Full Isobus control from the in-cab Joskin touch-screen and joystick is included, with a separate John Deere display used for the NIR sensing.
An after-market automatic greasing system was specified. “Getting under a slurry tanker to grease it is no-one’s favourite task,” explained Simon. “So having automatic greasing of a machine with so many moving parts seems an obvious upgrade, and ensures it is done as required. We had problems with the previous system so this time we opted for dual-line greasing and so, even if nozzles are blocked, grease is still supplied to the bearings.”
The tanker arrived in late summer and was used immediately to make the most of the technology before slurry application had to cease for the winter.
The HarvestLab sensor measures nitrogen, phosphorous and potash content and the system allows a constant application rate for any one to be set, with limits on each of the others. The operator decides the appropriate travel speed while the slurry flow is automatically adjusted to maintain the nitrogen application rate set, without allowing other nutrient limits to be exceeded.
“It’s easy for the operator as RTK guidance and automatic steering maintain precise positioning and the user just has to select a suitable travel speed,” said Simon. “The John Deere sensor is so easy to set up and use.

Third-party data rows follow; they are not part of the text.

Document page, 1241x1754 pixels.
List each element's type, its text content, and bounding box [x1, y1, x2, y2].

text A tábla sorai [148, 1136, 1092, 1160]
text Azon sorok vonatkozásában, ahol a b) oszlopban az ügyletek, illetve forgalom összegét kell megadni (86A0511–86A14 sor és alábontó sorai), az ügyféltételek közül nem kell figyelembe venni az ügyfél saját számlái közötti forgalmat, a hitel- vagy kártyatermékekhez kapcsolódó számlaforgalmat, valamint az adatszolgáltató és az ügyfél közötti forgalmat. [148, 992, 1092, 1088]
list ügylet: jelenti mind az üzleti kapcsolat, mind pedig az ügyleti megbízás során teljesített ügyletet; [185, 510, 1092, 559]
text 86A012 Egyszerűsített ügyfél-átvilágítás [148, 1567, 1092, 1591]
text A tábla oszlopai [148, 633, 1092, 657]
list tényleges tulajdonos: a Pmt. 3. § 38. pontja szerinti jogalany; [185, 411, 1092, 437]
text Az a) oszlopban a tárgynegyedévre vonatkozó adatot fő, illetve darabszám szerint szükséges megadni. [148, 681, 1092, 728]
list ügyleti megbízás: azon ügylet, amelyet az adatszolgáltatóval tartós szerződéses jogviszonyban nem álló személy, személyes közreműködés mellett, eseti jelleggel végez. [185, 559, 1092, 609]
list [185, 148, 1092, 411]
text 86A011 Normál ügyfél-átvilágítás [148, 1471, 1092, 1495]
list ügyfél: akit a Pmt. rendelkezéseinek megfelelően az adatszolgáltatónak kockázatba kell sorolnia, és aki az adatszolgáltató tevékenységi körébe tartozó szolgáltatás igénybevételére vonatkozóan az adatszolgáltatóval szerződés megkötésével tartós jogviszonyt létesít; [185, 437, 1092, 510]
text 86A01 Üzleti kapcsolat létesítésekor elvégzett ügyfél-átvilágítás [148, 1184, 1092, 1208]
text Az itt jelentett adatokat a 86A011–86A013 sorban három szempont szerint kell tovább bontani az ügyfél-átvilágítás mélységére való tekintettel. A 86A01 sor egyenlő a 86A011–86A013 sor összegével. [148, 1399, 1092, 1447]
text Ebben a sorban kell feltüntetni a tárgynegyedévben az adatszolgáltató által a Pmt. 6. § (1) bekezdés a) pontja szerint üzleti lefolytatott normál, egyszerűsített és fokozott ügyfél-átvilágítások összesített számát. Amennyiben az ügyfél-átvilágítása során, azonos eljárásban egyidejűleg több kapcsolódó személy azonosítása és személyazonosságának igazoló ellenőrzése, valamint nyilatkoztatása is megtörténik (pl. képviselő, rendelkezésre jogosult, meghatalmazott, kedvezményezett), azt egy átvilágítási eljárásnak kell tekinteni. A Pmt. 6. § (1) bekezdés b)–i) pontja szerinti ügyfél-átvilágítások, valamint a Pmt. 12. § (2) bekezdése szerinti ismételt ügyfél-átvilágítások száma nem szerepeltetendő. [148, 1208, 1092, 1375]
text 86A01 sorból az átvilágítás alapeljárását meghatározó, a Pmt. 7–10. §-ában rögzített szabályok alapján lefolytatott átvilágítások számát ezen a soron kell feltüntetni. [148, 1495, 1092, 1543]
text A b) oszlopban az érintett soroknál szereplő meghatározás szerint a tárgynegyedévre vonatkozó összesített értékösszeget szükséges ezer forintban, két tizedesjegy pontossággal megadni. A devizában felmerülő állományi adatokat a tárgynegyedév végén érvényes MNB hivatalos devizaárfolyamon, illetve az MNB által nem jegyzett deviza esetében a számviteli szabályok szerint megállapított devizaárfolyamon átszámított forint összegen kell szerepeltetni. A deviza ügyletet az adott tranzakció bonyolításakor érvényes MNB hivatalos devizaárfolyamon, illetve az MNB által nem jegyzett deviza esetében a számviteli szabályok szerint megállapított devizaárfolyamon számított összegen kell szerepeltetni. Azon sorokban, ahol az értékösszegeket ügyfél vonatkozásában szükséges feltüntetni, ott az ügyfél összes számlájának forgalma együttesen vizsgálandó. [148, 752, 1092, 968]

The software is very user friendly.”
Because precise nutrient content is constantly measured and recorded, accurate field maps are produced detailing exactly how much nitrogen, phosphorous and potash have been applied. “This is reassuring for us as nitrogen in particular is such a contentious issue,” explained Simon. “Having these records allows us to prove that limits are never exceeded, but also allows us to confidently maximise application rates to make the most of potential yields.

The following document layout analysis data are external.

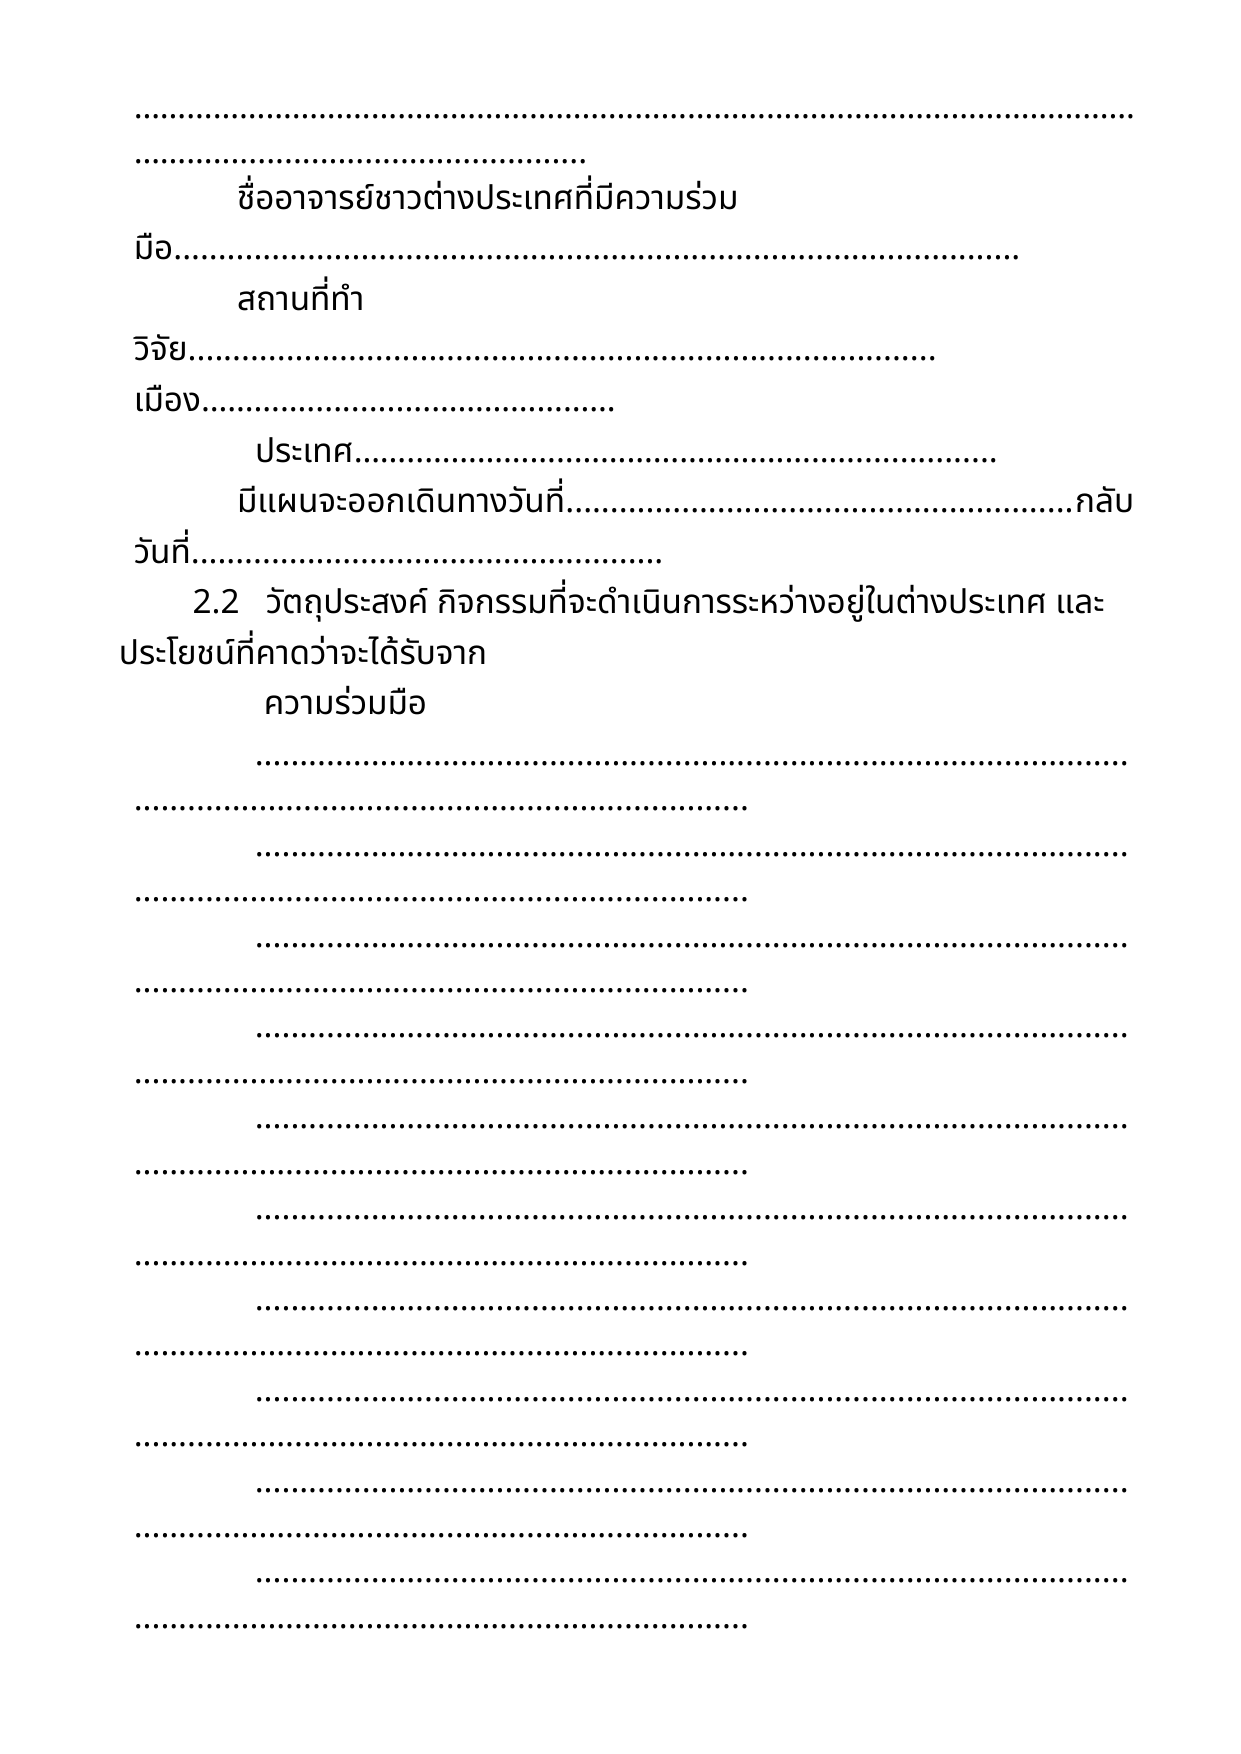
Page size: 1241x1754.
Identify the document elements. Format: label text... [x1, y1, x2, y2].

text 2.2 วัตถุประสงค์ กิจกรรมที่จะดำเนินการระหว่างอยู่ในต่างประเทศ และประโยชน์ที่คาดว่าจะได้รับจาก [119, 578, 1137, 679]
text ....................................................................................................................................................................... [133, 1093, 1137, 1184]
text มีแผนจะออกเดินทางวันที่.........................................................กลับวันที่..................................................... [133, 477, 1137, 578]
text ....................................................................................................................................................................... [133, 1456, 1137, 1547]
text ....................................................................................................................................................................... [133, 730, 1137, 821]
text ....................................................................................................................................................................... [133, 1002, 1137, 1093]
text ชื่ออาจารย์ชาวต่างประเทศที่มีความร่วมมือ............................................................................................... [133, 174, 1137, 275]
text ....................................................................................................................................................................... [133, 911, 1137, 1002]
text ....................................................................................................................................................................... [133, 821, 1137, 911]
text …………………………………………………………………………………………………………….......................................... [133, 37, 1137, 174]
text ความร่วมมือ [133, 679, 1137, 730]
text ....................................................................................................................................................................... [133, 1366, 1137, 1456]
text ....................................................................................................................................................................... [133, 1547, 1137, 1638]
text ประเทศ……..……………..………………………….................. [133, 426, 1137, 477]
text ....................................................................................................................................................................... [133, 1184, 1137, 1275]
text ....................................................................................................................................................................... [133, 1275, 1137, 1366]
text สถานที่ทำวิจัย.................................................................................... เมือง…………..............………………… [133, 275, 1137, 426]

“Another benefit is that we know exactly how much of the other two elements have been applied. We use the information to calculate what we need to apply as granules through our Amazone ZA-TS disc spreader to optimise those levels too.”
Timeliness is also improved. “Previously we didn’t know how long applications would take, because each load was measured by hand meter before it left the yard and a calculation was then made regarding application rate and speed. We didn’t even know how many loads would be needed for a field. Now, the on-board sensing tells us precisely how much is needed so we know when a field will be finished and the next will be started.”
Pleased with decision
“We are delighted with the tanker,” concluded Simon. “It’s very much a professional machine, although it was priced accordingly. Joskin hasn’t compromised at all on its construction and the fully galvanised, painted tank should withstand many years’ use – we have planned on it being our main tanker for the next 10 years.
“It’s perfectly matched with our 396hp Fendt 939. Our previous tanker’s weight transfer system wasn’t particularly effective, but the new tanker’s is significantly improved to the extent that, if it isn’t disengaged before a headland turn, steering is difficult. Full commercial running gear and brakes make it very safe on the road; the operator loves it and finds it easy to use and for me the benefit is improved efficiency and work rates and the knowledge we can safely make the most of our slurry to maximise crop performance.